The monumental title track’s opening bristles with tension in the service of a series of multi-timbral chords that shimmer with soft piano, swelling winds and malletted percussion. Hollenbeck’s orchestration, always intriguing in both his large ensemble and his Claudia Quintet, has taken a bold leap forward, most apparent in the way high flutes float over the morphing swells and ebbs. The main melodic material mixes romanticism and modernity in a brew of rhythmic surprise, but the piano keeps interrupting it with smart little arpeggios that later become a more integral part of the structure. There’s so much happening in these opening minutes that a more analytical study seems necessary, so multifarious are the morphing timbres. Gradually, and most enigmatic, the voice of Theo Bleckmann slides out of the transparency, most apparent just before the first major change and organ interlude. As regular rhythms become more pronounced and the volume increases, the melody is treated in fully harmonized orchestration.

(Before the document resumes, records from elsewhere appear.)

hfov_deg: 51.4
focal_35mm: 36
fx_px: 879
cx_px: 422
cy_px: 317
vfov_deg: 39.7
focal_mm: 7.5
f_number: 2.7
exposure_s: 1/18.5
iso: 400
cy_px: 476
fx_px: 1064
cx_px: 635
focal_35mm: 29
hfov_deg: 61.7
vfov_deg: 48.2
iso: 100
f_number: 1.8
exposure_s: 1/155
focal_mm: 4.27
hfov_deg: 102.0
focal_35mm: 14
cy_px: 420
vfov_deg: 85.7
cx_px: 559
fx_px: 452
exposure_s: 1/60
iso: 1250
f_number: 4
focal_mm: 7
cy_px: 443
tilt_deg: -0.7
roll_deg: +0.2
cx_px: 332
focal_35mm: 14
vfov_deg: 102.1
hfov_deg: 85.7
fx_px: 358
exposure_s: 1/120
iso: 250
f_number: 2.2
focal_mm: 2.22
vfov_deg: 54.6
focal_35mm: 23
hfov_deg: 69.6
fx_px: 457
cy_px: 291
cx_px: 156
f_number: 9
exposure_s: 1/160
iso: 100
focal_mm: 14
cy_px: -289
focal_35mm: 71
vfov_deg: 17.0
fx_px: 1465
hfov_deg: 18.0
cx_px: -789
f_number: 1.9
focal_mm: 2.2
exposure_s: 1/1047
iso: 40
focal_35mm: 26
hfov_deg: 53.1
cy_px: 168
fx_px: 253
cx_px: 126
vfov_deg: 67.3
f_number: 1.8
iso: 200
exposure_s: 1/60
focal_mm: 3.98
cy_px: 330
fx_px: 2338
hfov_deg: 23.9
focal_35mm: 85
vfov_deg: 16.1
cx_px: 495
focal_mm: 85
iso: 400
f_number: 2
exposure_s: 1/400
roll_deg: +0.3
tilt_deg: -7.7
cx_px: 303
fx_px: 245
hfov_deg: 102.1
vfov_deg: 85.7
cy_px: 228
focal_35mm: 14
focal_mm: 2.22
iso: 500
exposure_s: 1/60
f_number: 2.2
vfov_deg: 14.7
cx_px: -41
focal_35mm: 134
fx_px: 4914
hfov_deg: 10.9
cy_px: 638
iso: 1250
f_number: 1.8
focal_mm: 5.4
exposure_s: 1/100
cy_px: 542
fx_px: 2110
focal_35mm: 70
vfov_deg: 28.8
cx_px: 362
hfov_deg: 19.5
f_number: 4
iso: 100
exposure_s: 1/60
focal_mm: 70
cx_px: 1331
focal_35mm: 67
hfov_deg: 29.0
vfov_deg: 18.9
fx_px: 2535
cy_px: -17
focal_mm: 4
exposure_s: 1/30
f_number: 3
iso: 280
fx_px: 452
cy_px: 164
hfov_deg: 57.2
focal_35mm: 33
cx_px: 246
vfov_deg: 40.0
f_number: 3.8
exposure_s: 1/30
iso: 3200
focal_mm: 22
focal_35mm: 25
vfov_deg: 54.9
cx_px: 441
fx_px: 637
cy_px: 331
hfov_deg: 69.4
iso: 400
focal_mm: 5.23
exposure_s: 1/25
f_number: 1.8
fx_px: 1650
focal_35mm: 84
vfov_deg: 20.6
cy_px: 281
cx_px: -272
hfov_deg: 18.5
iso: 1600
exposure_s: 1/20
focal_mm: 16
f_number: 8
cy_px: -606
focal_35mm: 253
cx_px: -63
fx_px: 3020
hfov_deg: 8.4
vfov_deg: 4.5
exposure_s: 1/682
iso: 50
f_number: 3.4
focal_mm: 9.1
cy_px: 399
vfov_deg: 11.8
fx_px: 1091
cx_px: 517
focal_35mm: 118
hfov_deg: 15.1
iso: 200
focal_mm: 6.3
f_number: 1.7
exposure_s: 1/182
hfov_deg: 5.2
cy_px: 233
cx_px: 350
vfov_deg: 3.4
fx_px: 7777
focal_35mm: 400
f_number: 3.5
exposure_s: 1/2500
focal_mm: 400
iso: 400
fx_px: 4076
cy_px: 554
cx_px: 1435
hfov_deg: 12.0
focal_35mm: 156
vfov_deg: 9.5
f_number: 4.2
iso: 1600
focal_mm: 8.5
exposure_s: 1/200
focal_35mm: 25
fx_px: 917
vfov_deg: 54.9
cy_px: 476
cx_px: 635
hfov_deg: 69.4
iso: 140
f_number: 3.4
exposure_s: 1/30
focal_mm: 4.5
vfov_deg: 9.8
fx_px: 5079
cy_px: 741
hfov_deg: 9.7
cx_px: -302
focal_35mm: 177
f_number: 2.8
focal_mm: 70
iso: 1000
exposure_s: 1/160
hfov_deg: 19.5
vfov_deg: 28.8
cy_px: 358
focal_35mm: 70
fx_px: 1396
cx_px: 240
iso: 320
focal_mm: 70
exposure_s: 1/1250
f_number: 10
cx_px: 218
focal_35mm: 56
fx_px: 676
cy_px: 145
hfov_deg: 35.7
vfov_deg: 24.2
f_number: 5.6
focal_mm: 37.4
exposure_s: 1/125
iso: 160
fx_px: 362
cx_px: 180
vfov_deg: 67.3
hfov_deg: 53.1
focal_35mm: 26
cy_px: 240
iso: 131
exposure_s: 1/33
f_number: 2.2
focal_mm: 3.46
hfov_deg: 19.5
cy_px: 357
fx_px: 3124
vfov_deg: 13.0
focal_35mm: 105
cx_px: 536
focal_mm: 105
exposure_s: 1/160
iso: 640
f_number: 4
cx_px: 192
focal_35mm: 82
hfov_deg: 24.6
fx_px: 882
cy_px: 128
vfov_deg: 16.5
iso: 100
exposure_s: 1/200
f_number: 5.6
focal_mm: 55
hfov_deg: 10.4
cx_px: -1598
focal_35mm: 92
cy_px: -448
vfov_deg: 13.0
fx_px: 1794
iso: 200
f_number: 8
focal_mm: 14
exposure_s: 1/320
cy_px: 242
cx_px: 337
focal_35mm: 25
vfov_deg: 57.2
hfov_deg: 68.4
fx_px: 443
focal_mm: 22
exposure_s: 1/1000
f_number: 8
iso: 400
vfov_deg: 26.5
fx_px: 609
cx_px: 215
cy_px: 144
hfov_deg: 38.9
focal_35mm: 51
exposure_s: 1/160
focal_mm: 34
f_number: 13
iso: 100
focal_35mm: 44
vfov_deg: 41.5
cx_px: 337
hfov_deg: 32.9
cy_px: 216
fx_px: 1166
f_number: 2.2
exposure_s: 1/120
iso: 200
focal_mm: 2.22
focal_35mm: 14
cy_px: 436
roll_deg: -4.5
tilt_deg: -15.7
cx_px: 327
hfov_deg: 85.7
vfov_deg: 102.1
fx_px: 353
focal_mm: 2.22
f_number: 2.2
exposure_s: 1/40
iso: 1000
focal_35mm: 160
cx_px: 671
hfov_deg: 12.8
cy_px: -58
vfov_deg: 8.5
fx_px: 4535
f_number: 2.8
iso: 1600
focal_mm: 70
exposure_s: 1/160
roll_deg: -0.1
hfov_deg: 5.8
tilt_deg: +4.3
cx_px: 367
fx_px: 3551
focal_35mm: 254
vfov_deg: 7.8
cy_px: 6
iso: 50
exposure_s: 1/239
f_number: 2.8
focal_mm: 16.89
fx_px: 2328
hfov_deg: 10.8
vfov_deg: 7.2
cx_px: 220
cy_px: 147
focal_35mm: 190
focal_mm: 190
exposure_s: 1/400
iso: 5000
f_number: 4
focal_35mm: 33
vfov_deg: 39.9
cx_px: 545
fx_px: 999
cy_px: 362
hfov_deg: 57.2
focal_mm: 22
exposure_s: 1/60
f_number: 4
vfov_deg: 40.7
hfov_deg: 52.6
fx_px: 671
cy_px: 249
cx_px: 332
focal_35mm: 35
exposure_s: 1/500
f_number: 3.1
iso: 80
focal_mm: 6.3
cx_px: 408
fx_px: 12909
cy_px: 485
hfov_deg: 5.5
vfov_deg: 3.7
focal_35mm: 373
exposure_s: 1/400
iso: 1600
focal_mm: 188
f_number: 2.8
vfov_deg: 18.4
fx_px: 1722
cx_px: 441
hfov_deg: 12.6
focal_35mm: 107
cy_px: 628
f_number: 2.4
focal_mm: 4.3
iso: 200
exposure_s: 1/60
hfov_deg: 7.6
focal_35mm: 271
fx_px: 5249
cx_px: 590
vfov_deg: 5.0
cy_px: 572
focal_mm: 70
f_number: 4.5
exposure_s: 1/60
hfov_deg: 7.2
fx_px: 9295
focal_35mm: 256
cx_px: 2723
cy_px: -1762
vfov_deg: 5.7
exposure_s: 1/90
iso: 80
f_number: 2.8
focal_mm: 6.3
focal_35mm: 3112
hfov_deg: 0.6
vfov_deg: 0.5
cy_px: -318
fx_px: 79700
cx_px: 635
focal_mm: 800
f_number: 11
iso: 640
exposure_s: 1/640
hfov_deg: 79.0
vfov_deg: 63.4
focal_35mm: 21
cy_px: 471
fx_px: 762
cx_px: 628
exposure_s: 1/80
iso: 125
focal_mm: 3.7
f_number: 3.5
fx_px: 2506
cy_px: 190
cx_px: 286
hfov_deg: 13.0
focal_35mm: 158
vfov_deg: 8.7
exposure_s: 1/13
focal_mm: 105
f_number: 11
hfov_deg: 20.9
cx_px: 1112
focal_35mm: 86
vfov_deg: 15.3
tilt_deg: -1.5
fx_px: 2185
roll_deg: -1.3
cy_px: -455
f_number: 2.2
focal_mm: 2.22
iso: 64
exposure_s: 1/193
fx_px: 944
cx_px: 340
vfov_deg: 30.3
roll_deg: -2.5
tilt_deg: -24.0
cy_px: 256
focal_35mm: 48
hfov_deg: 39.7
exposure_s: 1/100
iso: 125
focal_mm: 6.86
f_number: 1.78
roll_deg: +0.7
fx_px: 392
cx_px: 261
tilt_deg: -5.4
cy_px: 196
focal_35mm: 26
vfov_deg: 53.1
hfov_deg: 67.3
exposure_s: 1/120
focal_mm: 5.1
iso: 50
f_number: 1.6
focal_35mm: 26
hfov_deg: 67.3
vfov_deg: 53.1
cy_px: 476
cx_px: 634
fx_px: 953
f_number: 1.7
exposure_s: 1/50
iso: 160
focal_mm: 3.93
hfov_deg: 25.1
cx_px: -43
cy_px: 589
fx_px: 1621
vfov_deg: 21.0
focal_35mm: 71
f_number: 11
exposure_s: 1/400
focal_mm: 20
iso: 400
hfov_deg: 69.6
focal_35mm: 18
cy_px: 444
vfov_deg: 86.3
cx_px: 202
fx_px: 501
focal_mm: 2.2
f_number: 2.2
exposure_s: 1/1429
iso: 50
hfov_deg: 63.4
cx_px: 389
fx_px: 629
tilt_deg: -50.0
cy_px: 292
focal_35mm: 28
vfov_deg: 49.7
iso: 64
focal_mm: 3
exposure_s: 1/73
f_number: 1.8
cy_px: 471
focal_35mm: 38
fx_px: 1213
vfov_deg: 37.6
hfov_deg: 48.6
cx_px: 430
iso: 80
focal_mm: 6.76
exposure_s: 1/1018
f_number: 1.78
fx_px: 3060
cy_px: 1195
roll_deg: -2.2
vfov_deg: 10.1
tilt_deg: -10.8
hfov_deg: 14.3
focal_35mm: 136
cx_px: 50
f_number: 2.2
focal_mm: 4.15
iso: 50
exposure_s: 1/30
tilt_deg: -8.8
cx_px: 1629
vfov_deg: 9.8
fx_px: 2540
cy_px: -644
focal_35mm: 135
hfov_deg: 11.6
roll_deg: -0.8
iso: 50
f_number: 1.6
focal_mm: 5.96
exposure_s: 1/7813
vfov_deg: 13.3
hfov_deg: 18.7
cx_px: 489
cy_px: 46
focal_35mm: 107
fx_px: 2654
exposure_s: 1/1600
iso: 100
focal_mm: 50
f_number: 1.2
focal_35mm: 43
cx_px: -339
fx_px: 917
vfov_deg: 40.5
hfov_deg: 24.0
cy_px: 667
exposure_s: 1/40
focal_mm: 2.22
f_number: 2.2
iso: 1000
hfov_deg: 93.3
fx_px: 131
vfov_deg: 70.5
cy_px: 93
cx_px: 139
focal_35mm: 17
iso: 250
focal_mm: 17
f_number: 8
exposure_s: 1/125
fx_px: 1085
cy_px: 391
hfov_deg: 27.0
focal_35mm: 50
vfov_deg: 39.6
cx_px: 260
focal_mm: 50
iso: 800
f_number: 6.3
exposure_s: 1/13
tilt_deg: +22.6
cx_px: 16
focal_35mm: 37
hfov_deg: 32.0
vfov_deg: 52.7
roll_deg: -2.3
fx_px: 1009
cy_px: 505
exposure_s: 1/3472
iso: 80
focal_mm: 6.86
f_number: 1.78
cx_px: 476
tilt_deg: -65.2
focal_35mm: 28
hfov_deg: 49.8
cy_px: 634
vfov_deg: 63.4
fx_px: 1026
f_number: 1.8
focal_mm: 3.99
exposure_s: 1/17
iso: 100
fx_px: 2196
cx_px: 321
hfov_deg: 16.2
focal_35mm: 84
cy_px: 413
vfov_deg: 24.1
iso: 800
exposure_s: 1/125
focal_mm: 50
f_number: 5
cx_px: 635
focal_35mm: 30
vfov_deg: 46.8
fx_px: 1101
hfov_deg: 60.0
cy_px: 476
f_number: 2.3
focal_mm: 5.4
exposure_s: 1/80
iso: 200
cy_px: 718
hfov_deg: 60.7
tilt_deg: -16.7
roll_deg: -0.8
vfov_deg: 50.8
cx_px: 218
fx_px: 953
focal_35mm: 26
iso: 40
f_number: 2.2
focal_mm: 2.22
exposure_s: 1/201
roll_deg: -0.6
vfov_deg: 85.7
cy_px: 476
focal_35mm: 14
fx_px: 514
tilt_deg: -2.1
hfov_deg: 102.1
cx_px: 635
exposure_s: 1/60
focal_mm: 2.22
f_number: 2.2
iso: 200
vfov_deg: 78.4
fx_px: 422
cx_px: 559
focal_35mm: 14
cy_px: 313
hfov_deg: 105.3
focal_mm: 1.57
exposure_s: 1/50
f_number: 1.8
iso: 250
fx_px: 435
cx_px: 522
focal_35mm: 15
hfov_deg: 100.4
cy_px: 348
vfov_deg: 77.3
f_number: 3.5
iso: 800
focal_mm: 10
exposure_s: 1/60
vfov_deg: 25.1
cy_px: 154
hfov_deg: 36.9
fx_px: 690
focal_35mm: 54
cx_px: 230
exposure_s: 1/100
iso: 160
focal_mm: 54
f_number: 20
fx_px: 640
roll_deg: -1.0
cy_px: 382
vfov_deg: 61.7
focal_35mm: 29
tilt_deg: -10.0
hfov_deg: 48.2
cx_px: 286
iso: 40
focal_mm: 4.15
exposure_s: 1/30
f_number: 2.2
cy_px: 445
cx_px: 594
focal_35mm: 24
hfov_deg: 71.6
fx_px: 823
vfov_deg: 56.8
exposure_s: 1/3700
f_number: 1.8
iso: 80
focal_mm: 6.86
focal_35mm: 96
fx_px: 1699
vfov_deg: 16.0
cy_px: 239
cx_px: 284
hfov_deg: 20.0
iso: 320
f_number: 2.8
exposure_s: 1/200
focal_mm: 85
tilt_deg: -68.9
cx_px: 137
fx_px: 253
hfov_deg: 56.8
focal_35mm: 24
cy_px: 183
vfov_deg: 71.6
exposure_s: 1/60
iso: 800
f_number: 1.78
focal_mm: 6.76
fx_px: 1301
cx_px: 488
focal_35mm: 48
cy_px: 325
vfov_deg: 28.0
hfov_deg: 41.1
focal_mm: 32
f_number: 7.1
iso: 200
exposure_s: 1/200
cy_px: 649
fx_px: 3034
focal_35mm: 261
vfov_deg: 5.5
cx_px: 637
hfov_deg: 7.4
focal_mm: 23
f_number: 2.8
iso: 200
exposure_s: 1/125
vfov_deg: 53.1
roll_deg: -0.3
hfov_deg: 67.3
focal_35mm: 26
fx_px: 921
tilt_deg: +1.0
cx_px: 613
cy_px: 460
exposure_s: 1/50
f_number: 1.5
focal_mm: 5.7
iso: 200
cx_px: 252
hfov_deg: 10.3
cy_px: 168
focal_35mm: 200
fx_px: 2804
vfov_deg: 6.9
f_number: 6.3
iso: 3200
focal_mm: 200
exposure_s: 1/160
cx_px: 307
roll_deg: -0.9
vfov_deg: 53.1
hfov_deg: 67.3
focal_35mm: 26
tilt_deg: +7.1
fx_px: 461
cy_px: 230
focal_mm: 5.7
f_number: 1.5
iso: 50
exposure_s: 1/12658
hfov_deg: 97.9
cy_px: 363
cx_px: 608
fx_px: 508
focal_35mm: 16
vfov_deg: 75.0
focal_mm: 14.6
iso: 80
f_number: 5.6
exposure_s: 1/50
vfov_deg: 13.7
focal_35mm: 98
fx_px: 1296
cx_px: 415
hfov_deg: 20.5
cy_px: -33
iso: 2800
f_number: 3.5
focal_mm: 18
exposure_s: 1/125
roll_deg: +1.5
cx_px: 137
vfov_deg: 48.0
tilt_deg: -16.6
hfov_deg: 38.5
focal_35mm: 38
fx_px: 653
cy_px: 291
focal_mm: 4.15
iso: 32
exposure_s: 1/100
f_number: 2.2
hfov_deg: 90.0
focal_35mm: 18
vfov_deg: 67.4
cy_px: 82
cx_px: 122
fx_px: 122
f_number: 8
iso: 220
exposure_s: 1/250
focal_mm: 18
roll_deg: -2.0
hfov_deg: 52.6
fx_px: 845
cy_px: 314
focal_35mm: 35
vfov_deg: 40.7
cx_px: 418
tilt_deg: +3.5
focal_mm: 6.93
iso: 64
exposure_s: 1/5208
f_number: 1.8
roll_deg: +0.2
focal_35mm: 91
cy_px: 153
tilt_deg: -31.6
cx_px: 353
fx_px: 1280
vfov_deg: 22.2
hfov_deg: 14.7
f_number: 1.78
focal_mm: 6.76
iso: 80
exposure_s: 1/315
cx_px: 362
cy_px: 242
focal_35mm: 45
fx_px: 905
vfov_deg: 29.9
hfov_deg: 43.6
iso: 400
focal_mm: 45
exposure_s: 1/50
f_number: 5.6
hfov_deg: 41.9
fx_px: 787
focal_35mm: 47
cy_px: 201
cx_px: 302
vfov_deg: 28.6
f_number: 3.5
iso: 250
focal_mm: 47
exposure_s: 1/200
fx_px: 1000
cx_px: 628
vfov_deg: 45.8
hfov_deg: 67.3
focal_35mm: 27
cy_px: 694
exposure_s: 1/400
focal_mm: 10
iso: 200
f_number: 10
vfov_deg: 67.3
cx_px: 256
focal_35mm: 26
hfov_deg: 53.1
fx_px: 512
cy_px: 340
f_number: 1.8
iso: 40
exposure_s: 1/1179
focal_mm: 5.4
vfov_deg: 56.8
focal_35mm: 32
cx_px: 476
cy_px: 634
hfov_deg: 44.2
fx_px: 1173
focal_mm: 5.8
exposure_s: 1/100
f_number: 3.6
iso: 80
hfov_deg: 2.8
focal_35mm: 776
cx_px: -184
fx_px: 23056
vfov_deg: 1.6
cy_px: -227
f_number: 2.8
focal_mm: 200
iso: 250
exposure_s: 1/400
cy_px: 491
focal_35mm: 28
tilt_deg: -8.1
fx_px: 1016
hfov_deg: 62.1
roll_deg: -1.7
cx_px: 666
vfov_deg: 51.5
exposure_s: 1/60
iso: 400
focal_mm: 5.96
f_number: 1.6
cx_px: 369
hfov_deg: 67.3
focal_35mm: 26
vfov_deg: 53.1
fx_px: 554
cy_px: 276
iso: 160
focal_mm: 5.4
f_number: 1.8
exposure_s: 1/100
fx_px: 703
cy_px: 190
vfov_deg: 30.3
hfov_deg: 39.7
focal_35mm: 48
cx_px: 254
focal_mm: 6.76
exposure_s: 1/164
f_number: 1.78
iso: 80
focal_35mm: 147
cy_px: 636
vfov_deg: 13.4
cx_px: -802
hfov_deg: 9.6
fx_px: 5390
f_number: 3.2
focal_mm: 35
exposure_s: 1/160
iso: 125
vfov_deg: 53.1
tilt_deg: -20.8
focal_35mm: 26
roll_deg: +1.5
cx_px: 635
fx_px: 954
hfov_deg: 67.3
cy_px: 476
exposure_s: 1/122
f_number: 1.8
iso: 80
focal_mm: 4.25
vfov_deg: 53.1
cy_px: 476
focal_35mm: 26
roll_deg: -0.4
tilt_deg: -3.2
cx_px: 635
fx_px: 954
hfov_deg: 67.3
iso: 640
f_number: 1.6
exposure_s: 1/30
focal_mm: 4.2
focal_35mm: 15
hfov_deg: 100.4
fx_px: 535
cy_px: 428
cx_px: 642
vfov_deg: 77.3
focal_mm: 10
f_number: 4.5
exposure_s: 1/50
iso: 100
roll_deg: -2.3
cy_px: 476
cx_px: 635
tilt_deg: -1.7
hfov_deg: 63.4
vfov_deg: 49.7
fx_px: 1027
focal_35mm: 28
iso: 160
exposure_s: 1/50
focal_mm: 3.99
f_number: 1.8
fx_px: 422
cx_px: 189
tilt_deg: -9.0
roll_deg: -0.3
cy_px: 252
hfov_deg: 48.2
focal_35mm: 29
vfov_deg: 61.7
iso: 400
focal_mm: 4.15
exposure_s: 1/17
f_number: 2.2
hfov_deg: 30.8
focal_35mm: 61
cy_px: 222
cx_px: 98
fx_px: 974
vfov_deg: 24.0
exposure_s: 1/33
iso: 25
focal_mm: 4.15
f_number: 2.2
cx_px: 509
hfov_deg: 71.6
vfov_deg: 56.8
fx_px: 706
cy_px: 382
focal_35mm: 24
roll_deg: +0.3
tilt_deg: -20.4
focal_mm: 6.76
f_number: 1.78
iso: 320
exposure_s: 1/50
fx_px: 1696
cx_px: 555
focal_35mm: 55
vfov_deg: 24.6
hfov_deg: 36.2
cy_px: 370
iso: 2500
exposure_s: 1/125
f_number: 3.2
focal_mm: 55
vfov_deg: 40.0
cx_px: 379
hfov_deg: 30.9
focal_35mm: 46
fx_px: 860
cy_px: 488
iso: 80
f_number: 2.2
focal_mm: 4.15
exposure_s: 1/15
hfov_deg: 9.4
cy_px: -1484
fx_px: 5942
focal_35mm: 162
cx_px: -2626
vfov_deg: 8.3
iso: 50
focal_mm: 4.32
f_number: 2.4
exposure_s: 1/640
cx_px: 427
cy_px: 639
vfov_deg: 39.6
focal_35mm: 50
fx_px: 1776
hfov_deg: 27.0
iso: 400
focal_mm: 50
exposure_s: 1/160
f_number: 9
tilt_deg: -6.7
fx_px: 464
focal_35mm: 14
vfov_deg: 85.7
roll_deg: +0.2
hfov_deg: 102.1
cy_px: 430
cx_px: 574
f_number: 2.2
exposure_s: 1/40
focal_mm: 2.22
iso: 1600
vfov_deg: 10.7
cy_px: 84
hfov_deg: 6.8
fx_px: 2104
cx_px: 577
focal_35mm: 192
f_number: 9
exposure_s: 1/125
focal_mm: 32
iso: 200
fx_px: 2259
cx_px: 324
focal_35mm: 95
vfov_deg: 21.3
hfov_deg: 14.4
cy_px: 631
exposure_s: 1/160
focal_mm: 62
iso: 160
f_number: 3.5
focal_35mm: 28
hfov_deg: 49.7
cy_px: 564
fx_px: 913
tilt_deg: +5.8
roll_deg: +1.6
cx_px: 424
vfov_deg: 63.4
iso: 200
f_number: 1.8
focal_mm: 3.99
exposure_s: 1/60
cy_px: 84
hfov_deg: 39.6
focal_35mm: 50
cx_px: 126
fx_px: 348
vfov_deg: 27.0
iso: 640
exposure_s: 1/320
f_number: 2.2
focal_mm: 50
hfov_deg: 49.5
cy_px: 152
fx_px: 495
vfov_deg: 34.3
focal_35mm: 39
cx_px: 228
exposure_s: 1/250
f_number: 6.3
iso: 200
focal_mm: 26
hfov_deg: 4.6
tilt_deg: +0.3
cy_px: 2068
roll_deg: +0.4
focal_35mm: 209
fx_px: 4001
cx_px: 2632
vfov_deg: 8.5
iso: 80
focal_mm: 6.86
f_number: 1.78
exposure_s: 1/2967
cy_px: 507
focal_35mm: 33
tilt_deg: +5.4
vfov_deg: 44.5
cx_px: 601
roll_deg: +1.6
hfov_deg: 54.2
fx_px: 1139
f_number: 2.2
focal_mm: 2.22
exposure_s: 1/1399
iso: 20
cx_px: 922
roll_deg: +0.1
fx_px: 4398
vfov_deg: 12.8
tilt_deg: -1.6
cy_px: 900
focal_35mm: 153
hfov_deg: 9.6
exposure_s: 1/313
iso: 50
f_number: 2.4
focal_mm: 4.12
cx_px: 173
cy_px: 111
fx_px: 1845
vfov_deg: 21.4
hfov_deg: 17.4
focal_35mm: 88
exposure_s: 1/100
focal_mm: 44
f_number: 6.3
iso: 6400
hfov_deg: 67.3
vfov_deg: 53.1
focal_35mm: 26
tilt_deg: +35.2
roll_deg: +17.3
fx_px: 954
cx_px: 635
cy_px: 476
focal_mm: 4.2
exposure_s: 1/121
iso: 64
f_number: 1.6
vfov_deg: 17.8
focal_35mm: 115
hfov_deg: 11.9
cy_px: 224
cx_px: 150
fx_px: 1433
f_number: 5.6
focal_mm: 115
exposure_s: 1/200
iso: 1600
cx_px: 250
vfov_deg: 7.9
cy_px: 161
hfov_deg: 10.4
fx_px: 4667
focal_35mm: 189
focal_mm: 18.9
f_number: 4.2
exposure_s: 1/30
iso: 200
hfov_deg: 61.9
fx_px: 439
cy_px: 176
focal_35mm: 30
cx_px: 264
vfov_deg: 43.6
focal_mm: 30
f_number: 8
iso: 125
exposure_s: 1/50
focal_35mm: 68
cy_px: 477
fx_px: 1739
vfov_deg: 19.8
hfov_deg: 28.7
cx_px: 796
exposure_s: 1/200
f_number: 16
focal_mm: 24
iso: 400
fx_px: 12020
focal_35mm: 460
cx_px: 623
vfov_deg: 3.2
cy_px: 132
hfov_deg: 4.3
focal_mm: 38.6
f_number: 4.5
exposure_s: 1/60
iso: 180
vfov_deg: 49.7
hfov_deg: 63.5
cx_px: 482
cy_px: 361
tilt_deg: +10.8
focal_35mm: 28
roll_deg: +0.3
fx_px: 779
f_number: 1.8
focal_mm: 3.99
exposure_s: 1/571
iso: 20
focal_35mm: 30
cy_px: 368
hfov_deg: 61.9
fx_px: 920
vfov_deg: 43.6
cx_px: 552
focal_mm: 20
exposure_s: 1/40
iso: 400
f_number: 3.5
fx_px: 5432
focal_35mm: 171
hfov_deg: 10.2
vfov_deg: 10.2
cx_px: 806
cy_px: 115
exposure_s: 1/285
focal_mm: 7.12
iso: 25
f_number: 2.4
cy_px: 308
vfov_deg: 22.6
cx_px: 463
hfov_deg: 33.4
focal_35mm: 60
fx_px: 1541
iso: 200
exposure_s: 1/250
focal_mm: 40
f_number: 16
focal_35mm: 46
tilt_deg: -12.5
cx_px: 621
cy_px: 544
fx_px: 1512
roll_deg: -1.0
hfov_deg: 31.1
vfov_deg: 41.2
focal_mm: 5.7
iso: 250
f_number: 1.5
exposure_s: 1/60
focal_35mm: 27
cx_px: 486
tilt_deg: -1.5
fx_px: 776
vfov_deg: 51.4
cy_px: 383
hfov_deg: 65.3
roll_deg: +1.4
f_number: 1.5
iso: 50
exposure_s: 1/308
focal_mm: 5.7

These timbral concerns pervade the rest of the disc, but this is not simply an album of heads and solos. A notable exception is Ellery Eskelin’s scorching tenor saxophone contributions on “Perseverance,” but tightly composed passages abound. These are constantly changing forms that share elements with jazz, progressive rock and modern classical music. The opening of “Guarana” goes way outside the boundaries of conventional tonality, sporting little whoops and yips over tantalizing percussion, while the composition proper drives relentlessly forward on a sinewy melody. By contrast, the diminutive “No Boat” glides forward, looms briefly in gorgeous washes of harmony and fades as quickly as it came, sounding like updated Berg with a hint of minimalism for good measure. Radical yet somehow touchingly simple, it’s a perfect album closer.

A dense recording like Eternal Interlude simply doesn’t work if improperly engineered, and luckily, the production is stunning. Each sound is balanced, clear in context without sacrificing unity. Of course, conductor J.C. Sanford’s role is paramount, and he brings these pieces to life. This is one of the most satisfying and continually fascinating large ensemble discs I’ve heard in some time, a real treat from start to finish.